EDITORIAUX 2005
Juillet 2005
Paris, 10 millions d’habitants :
appel aux collectivités territoriales de province !

Pour les collectivités territoriales, il n’est pas juste que Paris et l’Ile-de-France se voient attribuer davantage de moyens que les autres. Elles n’oublient pas que, si longtemps, la capitale s’est adjugée la part du lion. Et elles s’inquiètent de trouver les ressources dont elles ont besoin et qu’elles sont rarement en mesure de mobiliser elles-mêmes.

La compétition pour les ressources a changé grâce à la régionalisation, qui a rendu possible un bien meilleur équilibre entre les régions et a donné leur chance à des métropoles régionales. Ainsi ont été réorientés des flux importants d’équipements, sans que l’Ile-de-France ait pour autant été réellement pénalisée.

Mais voilà que s’affirme un fait nouveau, qui se dessinait depuis des années : deux groupes sont en train de se différencier parmi les très grandes villes des pays développés. D’un côté, les mégapoles de commandement, peu nombreuses, vibrantes d’activités et de richesses, sièges interconnectés du pouvoir mondial de décision : New York, Londres, Shanghai, Tokyo… De l’autre… les autres, parmi lesquelles certaines se battent farouchement (Barcelone…) pour s’imposer dans cette compétition darwinienne. Celles qui se sentent distancées sont à la recherche d’une vocation spécifique en tant que métropoles régionales… redoutant d’être instrumentalisées par les mégapoles.
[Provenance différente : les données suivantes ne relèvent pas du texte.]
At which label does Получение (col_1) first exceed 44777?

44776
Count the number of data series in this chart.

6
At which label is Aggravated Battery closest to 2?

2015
Et Paris ? Il s’agit évidemment de l’agglomération, avec ses 10 millions d’habitants. Aujourd’hui, le destin hésite, malgré des atouts et des performances remarquables. Le rythme de développement n’est pas satisfaisant et les indices d’un décalage croissant se multiplient dangereusement : trop peu de centres de décision de grandes entreprises, de savoir-faire financier, de métiers rares et hautement rémunérés, voire de lieux culturels contemporains. Et déjà se répand cette nouvelle vocation proposée : Paris devrait devenir la métropole de l’aire continentale de l’Europe… Il faut affirmer haut et fort que si Paris renonçait à se vouloir mégapole de commandement, c’est toute la France et l’Europe qui en seraient durablement blessées ! Comment pourrions-nous alors prétendre rester « branchés », demeurer l’un de ces générateurs qui façonnent désormais le monde ?
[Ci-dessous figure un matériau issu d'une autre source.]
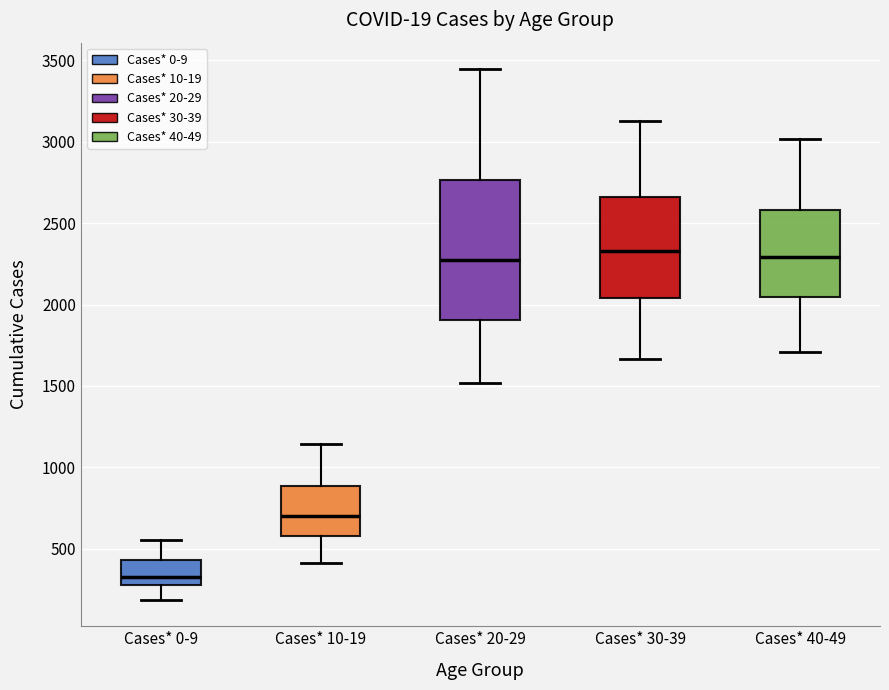

Where does the median line of the box for Cases* 0-9 sit on the y-axis? The values are not printed on the chart, so give them approximately, as read against the axis.

350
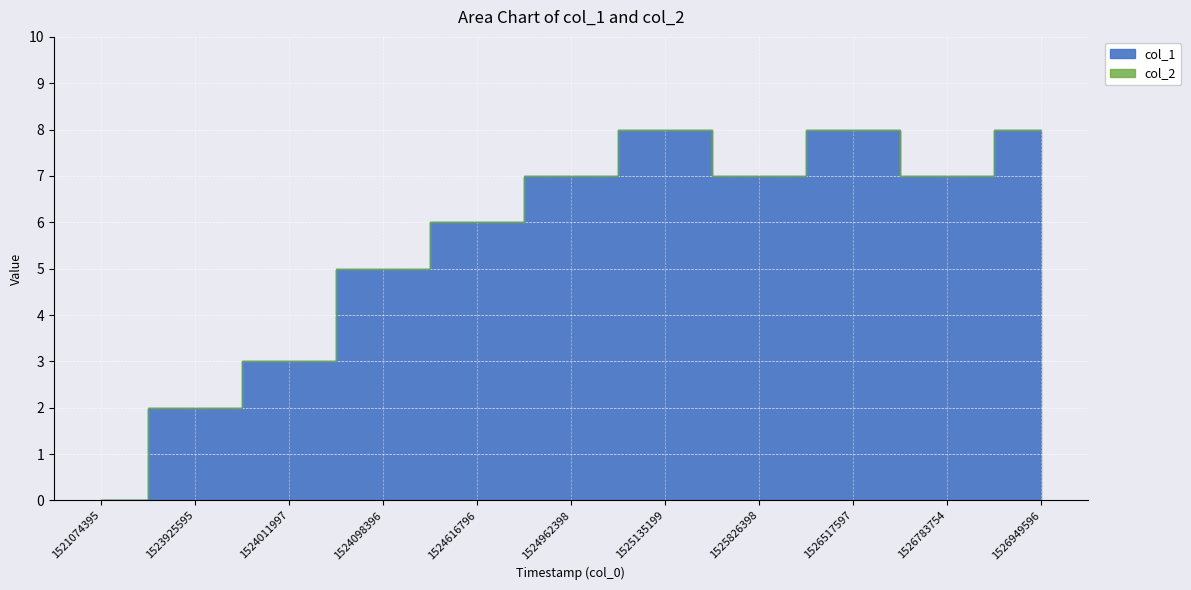

What is the value of the 8th point from the left?

7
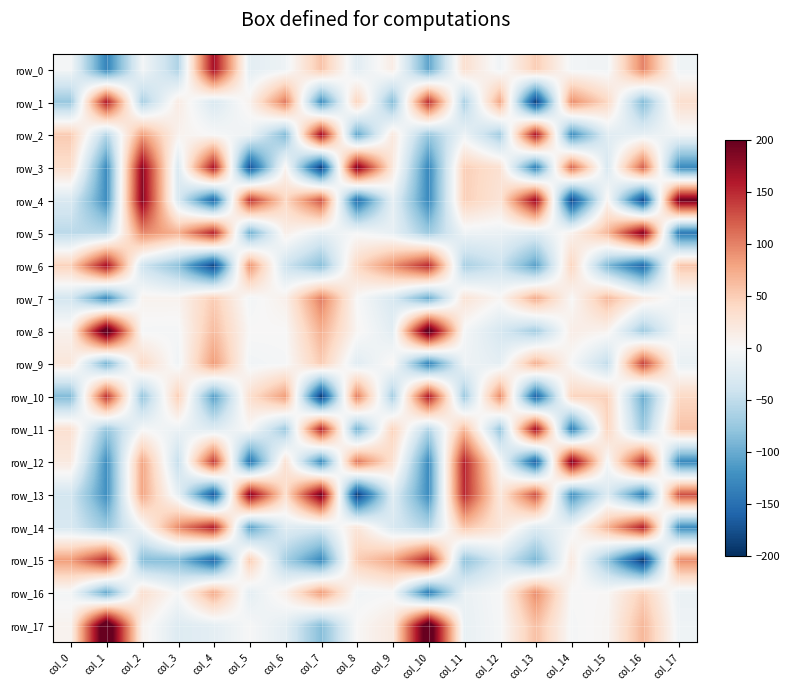

Where is row_4 nearest to the value 7?

col_15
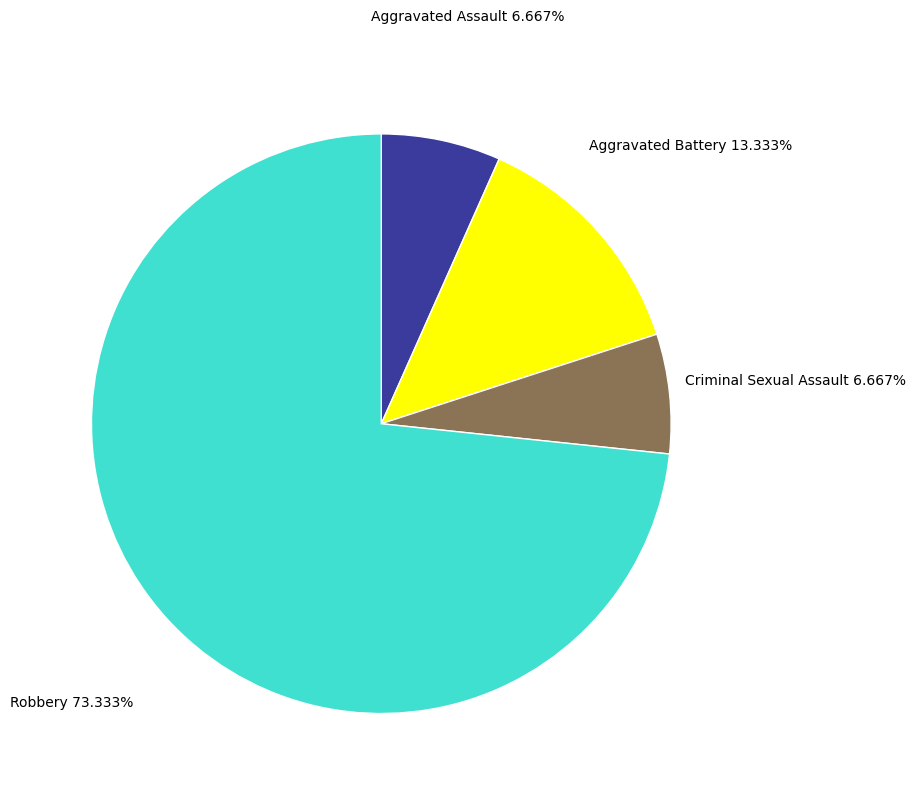

Is it true that Aggravated Assault is 7% of the pie?

True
Il est possible de faire quelque chose : localement, déployer, tous acteurs réunis, la stratégie de développement de Paris. Actuellement cette stratégie n’existe pas, elle ne peut se confondre avec celle de la Région Ile-de-France, ni bien entendu avec celles des collectivités – Ville de Paris, autres communes, départements… – qui se partagent le territoire de l’agglomération. Paris est l’unique grande capitale sans véritable projet ! Et pour ce qu’on sait des travaux préparatoires au Schéma Directeur, ce n’est pas demain qu’il en ira autrement. Ne comptons pas sur un ressaut francilien pour sauver Paris.

Comptons par contre sur les collectivités territoriales de province. Elles ont réfléchi et s’efforcent de préparer leur avenir. La différence que nous établissons entre mégapoles de commandement et simples métropoles, elles en savent la signification. Elles savent que leur propre avenir est désormais interdépendant de l’existence d’une mégapole proche et amicale pour, à travers celle-ci, demeurer présentes en acteurs dans les échanges mondiaux. Elles savent enfin que si les métropoles n’ont pas grand-chose à leur apporter (elles sont prédatrices pour leurs environnements), les mégapoles, denses et hautes, travaillent en réseau et complémentarité avec régions, villes et milieux ruraux.

C’est pourquoi nous plaidons en faveur de « Paris, 10 millions d’habitants » : c’est la masse critique, le niveau qui permet de construire et de mettre en œuvre une stratégie de développement qui n’a que trop tardé !

C’est pourquoi, dans cette réconciliation historique née d’une intelligence partagée des réalités du XXIe siècle, en attendant le jour où l’Ile-de-France s’éveillera… – nous plaidons pour que l’enjeu de « Paris, mégapole mondiale » soit porté par les régions, départements et villes de France.